- [Task statement]: Every line from the one with "carcinoma (liver) tissue" to the one with "cancer stained with", including those two, is to be copied exactly; all other lines of the entries below are left out.

Dataset entries:
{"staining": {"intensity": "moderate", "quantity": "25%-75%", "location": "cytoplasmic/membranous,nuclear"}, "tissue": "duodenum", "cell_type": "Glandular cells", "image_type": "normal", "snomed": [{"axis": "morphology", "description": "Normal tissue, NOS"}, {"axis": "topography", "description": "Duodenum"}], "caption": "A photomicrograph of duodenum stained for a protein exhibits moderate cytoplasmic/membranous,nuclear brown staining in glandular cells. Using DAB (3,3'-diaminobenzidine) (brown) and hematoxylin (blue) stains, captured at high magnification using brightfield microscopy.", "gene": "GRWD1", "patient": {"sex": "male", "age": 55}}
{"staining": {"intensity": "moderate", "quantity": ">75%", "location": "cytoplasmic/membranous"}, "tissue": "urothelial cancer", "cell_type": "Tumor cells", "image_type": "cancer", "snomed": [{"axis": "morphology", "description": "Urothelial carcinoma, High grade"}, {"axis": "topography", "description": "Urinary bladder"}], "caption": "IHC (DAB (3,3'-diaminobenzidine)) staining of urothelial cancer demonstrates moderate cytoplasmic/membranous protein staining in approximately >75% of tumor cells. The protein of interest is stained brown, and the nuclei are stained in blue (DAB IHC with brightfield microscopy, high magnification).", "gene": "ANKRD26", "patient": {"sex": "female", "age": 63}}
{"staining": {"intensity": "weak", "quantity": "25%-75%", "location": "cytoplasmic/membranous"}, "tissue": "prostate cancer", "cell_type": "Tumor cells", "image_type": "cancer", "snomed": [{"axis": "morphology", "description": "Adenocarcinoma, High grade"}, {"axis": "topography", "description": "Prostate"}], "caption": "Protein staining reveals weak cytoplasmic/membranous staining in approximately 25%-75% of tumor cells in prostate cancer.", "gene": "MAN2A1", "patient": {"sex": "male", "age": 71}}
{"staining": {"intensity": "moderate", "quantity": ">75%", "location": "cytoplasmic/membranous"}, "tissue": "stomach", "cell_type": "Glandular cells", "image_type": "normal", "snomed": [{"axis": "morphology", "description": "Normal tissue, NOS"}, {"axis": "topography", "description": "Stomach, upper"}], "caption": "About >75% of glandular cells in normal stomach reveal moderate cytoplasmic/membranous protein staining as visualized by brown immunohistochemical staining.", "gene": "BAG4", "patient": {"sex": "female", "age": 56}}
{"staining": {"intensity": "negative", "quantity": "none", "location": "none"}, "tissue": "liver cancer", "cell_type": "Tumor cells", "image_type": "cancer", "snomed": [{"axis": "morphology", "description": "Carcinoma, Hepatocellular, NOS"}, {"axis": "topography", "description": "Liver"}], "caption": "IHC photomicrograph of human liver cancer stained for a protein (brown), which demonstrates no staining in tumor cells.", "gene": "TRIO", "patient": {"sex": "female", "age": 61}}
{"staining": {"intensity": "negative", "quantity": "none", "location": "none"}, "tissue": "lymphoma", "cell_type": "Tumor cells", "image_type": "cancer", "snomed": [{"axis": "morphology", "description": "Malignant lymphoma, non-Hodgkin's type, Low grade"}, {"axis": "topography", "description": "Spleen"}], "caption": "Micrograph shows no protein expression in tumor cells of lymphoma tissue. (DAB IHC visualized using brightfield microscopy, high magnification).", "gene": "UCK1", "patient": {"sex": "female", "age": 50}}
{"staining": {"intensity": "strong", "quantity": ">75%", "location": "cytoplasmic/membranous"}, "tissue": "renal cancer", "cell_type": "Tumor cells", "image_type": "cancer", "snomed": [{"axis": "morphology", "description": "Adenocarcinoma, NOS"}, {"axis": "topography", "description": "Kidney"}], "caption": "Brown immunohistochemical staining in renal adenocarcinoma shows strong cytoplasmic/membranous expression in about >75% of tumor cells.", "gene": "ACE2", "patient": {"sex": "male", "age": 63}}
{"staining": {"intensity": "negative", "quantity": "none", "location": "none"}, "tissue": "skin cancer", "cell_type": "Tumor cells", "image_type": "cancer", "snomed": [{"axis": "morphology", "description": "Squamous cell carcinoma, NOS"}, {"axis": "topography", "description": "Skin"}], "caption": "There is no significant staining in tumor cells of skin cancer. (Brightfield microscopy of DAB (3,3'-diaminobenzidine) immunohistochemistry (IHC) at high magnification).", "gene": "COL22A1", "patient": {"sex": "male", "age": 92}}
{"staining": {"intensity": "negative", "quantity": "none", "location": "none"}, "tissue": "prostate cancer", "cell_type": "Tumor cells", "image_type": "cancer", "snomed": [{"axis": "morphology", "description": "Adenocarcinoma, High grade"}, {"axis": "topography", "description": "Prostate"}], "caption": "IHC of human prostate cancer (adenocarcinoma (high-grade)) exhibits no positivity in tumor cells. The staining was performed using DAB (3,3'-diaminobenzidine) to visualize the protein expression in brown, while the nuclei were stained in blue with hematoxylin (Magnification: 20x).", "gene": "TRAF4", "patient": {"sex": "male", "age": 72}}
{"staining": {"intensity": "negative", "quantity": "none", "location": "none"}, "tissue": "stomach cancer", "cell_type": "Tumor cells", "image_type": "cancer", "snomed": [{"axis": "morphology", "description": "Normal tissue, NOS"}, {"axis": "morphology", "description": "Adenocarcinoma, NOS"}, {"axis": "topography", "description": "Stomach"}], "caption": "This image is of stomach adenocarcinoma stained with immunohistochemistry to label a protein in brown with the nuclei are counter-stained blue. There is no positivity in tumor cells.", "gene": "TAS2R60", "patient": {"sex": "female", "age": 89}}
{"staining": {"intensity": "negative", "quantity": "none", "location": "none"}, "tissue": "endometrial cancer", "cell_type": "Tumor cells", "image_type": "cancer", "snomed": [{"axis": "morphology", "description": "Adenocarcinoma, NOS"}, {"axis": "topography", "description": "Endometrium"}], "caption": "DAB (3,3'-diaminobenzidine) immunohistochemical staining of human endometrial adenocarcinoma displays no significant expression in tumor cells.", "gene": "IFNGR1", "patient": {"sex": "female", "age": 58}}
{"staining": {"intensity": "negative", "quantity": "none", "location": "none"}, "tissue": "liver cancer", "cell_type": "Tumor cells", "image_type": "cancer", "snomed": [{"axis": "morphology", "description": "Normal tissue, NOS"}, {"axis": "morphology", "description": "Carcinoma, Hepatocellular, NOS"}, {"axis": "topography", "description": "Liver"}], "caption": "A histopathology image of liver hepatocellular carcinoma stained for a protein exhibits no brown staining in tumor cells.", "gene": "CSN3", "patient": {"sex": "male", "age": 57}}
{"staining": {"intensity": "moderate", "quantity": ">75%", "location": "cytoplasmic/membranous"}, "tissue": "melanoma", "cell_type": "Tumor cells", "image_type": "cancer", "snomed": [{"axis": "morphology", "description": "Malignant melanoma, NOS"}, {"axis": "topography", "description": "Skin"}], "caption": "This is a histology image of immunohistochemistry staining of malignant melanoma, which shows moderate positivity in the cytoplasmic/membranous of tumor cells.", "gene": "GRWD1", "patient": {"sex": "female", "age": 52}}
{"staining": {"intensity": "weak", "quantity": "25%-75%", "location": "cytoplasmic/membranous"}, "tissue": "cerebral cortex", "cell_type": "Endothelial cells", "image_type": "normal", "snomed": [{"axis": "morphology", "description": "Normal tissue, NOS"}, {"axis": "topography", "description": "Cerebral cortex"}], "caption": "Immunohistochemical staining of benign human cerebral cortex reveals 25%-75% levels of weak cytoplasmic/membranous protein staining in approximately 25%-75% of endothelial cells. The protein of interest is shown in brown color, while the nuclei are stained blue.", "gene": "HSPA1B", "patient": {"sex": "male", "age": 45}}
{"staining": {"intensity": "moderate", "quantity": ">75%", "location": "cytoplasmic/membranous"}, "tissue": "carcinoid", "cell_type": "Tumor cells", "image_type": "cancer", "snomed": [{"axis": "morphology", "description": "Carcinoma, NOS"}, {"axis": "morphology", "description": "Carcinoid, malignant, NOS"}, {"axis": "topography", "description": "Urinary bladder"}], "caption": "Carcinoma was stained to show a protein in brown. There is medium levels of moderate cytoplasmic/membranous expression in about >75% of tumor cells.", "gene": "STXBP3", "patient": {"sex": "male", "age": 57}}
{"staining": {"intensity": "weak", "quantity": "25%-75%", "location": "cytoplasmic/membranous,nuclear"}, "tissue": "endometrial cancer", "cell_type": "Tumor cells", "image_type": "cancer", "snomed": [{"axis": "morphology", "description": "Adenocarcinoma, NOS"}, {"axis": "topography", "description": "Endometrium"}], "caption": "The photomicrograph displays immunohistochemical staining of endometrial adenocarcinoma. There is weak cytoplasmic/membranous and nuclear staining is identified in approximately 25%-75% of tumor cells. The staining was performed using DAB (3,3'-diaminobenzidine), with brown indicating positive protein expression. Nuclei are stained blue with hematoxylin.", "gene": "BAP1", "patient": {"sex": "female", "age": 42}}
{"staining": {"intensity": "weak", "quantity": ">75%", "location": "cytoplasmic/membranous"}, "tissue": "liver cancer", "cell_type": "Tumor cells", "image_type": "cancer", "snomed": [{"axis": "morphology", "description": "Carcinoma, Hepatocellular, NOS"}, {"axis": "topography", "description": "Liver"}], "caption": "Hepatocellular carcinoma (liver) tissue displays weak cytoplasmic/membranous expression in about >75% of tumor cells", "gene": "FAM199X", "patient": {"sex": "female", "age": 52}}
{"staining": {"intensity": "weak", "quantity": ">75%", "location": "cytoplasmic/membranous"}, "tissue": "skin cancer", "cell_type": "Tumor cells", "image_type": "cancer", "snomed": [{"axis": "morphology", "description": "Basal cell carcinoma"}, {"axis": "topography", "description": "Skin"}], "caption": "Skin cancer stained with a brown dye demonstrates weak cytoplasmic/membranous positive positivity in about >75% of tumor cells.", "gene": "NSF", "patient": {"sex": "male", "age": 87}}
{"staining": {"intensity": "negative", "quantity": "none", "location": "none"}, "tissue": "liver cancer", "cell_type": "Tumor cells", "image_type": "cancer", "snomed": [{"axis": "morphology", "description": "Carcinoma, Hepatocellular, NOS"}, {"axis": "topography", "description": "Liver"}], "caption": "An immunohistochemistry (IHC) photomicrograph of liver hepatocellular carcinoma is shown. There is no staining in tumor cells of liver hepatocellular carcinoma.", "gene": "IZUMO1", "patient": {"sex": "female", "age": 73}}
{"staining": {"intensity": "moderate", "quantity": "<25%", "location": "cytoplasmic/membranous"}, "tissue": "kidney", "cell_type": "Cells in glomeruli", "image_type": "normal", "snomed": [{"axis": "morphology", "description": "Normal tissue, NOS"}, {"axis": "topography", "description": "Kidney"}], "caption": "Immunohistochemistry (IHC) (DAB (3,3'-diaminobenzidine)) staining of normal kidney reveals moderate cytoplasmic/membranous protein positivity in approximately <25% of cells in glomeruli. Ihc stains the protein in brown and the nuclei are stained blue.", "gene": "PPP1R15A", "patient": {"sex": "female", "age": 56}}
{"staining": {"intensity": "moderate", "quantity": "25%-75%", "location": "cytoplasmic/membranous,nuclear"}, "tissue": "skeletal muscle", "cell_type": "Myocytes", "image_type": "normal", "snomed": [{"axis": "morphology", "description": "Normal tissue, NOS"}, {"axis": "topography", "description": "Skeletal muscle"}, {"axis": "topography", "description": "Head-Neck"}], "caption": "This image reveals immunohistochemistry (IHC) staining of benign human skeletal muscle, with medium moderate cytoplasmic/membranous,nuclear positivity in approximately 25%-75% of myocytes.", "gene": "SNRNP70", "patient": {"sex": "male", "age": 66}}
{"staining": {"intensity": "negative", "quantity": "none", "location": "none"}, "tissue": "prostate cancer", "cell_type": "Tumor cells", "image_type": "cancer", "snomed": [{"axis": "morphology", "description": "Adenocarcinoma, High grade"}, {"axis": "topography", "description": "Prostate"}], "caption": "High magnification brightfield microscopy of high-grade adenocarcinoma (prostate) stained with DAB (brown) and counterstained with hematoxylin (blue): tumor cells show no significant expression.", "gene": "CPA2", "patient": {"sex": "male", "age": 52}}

- [Answer section]:
{"staining": {"intensity": "weak", "quantity": ">75%", "location": "cytoplasmic/membranous"}, "tissue": "liver cancer", "cell_type": "Tumor cells", "image_type": "cancer", "snomed": [{"axis": "morphology", "description": "Carcinoma, Hepatocellular, NOS"}, {"axis": "topography", "description": "Liver"}], "caption": "Hepatocellular carcinoma (liver) tissue displays weak cytoplasmic/membranous expression in about >75% of tumor cells", "gene": "FAM199X", "patient": {"sex": "female", "age": 52}}
{"staining": {"intensity": "weak", "quantity": ">75%", "location": "cytoplasmic/membranous"}, "tissue": "skin cancer", "cell_type": "Tumor cells", "image_type": "cancer", "snomed": [{"axis": "morphology", "description": "Basal cell carcinoma"}, {"axis": "topography", "description": "Skin"}], "caption": "Skin cancer stained with a brown dye demonstrates weak cytoplasmic/membranous positive positivity in about >75% of tumor cells.", "gene": "NSF", "patient": {"sex": "male", "age": 87}}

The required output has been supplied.